Activity list:
1 > In the text about the proposed Goat Islands port, what did CHEC say it would build to power its transshipment terminal?
2 > Carry on the text about the Goat Islands port project, picking up right after its final sentence.

Text section:

▬▬▬

During a visit to Beijing in 2015, Jamaican Prime Minster Portia Simpson announced the Chinese would build “a $1.5bn [of course] deep water container port on islands in Jamaica using dredging and land reclamation to accommodate mega ships coming through the expanded Panama Canal.”

The only problem? The islands selected by the Chinese for the project — Goat Island and Little Goat Island — are situated in Portland Bight, Jamaica’s largest Protected Area.

Jamaican iguana. Photo by By Yinan Chen (www.goodfreephotos.com (gallery, image)) [Public Domain], via Wikimedia Commons

Jamaican iguana. (Public Domain, via Wikimedia Commons)

The announcement, as you can imagine, prompted an outcry from environmentalists, pitting those who wanted to protect the islands (and the Jamaican Iguana, an island species that had been brought back from the brink of extinction) against those who believed the transshipment hub would turn Jamaica’s economy around. The Jamaican government would later say it had offered the Chinese other possible locations for the port, but CHEC would have none of it, it wanted the Goat Islands.

Then, in a move that suggests that however close they may be to world domination, the Chinese still have a thing or two to learn about public relations, CHEC announced that the price of electricity was too high in Jamaica, so it was going to build a coal-fired generating plant to power its transshipment terminal in the Protected Area.

Things went quiet for a time and then, while attending a Town Hall in New York of all places, in the fall of 2016, Jamaica’s current prime minister, Andrew Holness, was asked about Goat Islands and replied that the port project would go ahead — but not on Goat Islands.

▬▬▬

(Saved entries)
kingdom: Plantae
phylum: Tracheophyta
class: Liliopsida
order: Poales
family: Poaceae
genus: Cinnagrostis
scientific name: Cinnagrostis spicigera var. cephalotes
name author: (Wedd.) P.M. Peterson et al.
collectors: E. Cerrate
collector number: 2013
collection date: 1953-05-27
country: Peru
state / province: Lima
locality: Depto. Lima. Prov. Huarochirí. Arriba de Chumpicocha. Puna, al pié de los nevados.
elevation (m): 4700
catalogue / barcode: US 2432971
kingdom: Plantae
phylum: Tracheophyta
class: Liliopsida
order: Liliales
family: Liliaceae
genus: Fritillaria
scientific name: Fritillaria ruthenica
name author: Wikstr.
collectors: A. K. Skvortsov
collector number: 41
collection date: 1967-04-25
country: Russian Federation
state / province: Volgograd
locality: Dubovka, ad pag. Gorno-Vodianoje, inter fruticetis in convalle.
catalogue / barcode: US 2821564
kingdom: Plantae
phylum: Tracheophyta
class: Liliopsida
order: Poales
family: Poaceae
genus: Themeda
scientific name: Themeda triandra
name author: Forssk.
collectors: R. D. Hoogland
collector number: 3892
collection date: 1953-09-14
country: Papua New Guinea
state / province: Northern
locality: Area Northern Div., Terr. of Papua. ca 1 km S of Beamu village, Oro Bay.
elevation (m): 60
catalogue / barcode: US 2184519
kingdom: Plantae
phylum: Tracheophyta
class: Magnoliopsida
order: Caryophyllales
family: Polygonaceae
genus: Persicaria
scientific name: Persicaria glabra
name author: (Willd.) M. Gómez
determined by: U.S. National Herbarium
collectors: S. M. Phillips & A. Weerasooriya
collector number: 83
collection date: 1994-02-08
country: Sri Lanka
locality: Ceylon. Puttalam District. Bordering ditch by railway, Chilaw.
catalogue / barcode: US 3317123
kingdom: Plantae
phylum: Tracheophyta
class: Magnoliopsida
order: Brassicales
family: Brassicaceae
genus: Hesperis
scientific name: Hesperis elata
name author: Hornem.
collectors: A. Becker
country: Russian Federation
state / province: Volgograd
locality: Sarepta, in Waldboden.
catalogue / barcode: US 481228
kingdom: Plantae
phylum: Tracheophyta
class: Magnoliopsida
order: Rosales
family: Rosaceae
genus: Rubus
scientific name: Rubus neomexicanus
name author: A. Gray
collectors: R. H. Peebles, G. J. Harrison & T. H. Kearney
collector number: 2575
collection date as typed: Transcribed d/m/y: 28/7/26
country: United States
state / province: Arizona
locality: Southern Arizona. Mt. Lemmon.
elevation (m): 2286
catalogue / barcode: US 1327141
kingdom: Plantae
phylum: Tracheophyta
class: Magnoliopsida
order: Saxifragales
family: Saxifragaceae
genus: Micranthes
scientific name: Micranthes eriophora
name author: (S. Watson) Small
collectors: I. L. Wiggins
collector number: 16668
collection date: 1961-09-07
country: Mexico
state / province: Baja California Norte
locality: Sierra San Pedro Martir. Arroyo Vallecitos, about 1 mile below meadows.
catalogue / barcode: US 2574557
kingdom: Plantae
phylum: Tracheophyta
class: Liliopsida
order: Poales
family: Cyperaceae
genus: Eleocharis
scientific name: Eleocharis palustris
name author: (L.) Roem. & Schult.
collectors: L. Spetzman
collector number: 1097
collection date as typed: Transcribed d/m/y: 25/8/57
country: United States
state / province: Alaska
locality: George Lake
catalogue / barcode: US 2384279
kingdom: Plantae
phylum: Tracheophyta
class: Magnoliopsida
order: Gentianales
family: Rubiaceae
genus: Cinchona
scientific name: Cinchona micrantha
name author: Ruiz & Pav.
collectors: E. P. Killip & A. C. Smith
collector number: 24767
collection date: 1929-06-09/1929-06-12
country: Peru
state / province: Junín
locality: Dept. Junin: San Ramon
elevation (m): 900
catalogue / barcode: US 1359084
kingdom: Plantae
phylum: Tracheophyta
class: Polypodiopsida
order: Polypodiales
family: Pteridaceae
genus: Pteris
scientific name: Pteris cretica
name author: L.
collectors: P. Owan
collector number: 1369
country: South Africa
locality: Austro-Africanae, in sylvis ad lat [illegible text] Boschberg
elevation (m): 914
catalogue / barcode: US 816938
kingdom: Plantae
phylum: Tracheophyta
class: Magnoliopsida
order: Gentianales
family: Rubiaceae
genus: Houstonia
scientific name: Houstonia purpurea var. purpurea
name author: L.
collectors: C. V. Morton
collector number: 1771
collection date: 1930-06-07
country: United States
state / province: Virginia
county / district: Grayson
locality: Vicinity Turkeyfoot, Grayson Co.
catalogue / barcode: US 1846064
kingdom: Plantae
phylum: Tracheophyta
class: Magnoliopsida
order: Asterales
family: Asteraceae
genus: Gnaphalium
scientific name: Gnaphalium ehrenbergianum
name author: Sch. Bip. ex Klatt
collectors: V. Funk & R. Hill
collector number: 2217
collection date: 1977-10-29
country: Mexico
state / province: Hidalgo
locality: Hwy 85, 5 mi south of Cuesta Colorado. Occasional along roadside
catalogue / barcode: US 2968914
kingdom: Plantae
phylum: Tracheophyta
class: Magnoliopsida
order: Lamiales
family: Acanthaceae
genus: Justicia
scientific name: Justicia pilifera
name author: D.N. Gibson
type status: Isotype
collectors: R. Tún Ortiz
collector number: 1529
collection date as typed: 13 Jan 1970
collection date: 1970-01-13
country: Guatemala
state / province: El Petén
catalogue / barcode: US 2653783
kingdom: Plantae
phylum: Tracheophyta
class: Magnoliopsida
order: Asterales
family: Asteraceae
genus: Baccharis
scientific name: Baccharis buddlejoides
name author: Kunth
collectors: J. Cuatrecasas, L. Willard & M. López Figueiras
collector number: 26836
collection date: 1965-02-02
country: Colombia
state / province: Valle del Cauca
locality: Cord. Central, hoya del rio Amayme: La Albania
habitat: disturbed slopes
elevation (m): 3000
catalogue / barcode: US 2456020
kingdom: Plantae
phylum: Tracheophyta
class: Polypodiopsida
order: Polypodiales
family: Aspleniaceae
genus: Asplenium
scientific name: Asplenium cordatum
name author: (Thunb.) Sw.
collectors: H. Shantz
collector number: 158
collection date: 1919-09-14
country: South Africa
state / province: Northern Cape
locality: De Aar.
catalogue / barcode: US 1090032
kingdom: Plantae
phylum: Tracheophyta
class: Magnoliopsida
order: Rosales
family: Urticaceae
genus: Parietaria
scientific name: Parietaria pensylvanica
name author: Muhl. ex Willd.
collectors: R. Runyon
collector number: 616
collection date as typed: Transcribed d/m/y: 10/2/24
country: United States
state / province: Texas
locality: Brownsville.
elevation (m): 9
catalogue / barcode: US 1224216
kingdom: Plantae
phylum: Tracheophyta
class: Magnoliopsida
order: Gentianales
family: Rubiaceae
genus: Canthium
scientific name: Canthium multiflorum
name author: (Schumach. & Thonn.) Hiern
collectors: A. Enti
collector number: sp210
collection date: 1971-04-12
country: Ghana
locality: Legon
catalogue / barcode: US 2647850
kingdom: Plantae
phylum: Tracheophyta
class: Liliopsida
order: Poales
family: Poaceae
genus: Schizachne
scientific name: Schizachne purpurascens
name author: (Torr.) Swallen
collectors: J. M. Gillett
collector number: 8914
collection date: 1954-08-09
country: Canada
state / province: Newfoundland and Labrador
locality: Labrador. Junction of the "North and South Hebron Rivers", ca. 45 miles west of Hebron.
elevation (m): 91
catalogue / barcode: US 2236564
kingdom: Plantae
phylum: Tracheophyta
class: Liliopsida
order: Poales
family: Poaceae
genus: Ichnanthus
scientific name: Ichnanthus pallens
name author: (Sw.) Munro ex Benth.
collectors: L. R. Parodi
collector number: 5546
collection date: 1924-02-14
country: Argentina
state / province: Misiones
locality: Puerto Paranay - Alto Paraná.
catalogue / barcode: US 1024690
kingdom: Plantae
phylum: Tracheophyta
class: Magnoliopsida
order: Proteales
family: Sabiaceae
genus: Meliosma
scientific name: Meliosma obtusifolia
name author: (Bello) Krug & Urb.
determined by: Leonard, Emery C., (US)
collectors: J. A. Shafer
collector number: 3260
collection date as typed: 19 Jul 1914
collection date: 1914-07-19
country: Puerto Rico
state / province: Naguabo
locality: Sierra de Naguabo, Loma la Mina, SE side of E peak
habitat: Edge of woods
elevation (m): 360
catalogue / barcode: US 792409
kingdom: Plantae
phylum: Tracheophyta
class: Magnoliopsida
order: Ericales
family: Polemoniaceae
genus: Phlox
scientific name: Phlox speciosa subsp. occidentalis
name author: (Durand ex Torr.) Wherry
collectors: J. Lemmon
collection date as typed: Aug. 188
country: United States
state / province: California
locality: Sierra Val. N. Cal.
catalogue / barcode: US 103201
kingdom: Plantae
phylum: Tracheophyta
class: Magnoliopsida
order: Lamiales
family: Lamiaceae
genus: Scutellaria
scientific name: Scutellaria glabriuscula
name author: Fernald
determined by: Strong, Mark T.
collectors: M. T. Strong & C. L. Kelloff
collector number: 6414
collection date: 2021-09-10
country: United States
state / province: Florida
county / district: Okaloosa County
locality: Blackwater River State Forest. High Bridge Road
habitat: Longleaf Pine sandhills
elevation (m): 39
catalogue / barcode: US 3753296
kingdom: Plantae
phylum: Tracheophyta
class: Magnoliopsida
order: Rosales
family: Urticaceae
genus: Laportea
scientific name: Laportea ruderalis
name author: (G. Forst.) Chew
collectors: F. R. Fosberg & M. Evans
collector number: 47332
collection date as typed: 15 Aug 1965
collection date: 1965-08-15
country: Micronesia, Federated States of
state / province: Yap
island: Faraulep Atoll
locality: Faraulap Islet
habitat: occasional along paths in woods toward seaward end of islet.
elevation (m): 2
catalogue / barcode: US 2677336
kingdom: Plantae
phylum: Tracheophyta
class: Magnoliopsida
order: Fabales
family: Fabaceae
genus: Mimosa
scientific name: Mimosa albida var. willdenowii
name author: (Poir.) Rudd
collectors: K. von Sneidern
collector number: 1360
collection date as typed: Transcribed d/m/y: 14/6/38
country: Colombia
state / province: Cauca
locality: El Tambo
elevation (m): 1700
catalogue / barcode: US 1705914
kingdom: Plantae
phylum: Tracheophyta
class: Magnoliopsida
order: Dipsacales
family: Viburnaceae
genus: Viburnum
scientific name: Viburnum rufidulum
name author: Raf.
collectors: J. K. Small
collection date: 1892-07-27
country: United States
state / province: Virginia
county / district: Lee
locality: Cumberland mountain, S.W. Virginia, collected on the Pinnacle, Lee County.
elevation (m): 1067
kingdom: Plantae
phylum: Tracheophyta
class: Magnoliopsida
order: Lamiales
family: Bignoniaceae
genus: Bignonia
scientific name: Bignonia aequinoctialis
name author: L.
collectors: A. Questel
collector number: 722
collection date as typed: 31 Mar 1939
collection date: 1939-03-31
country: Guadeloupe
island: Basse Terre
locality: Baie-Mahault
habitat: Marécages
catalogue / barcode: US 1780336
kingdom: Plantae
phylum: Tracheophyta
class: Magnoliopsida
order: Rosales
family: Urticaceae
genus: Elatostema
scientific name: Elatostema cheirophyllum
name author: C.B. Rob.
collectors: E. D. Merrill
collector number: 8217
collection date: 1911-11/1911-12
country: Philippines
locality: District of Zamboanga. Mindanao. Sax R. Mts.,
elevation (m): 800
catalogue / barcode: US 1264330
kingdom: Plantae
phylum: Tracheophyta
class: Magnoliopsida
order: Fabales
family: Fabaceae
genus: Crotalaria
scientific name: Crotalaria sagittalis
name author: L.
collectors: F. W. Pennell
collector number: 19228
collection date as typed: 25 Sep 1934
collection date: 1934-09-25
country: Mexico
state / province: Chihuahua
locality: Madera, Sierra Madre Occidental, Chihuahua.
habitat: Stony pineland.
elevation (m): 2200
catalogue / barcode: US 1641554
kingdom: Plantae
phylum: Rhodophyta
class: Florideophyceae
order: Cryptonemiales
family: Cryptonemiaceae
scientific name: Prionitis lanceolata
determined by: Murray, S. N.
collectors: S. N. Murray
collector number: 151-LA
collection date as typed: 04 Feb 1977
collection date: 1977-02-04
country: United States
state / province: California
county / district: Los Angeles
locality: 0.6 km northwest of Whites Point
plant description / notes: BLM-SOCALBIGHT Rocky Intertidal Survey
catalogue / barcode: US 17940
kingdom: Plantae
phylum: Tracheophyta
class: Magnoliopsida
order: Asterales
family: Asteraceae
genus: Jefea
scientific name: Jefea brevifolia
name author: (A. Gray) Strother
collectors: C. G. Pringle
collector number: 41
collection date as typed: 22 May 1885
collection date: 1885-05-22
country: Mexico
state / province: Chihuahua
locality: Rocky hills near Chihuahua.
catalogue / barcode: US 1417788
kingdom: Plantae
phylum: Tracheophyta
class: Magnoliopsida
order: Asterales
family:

▬▬▬

Written answers:
1 > A coal-fired generating plant.

2 >
And that’s where the issue apparently still stands, although The Gleaner seemed pretty sure not just the Goat Islands project but any other port project was dead in the water:

So, the Goat Islands project became a metaphor of hordes of Chinese storming across Jamaica, laying waste to the land in conquest, and installing themselves as overlords of a newly enslaved people. CHEC, fighting to complete its other Jamaican projects, including the US$650-million north-south highway, seems unwilling to maintain a battle on another front.

The company had established Jamaica as its Americas headquarters, and that may nominally still be the case. But it is to be noted that it has shifted much of its operations, including equipment and staff, to Panama where it says it is gone in search of logics-related and other construction projects. And these days, CHEC, like the Government, says little to nothing about the Goat Islands proposal.

I take the Gleaner’s point, to a certain extent — xenophobia is ugly and should obviously not be the basis for decisions about infrastructure. But I’m quite sure environmentalists would have protested the construction of a mega-port in a protected area even if the plan had come from Usain Bolt himself. And the tolls on that wonderful North-South Highway must be a financial burden for average Jamaicans.

And so, while Jamaica’s loss might be Panama’s gain, it could actually be that Jamaica’s loss is Jamaica’s gain. Time will tell.


Port of Sydney

So what am I trying to say here? That’s a good question. There are so many unknowns in our situation that it’s hard to figure out whether CCCC buying a Canadian construction company actually means anything to us but I’m guessing it doesn’t — our port project is supposed to be a “private” venture, not dependent on federal infrastructure funding, and CCCC is pretty clear the Aecon purchase is intended to allow it to capitalize on federal infrastructure funding.

I also note that CCCC is not part of the “consortium” Barbusci has put together for our port project (it consists of SHIP and the Montreal land developer Canderel) and that Chang Yunbo, the “International” VP of CCCC who visited us in 2015, is now apparently “chief executive of CCCC South America.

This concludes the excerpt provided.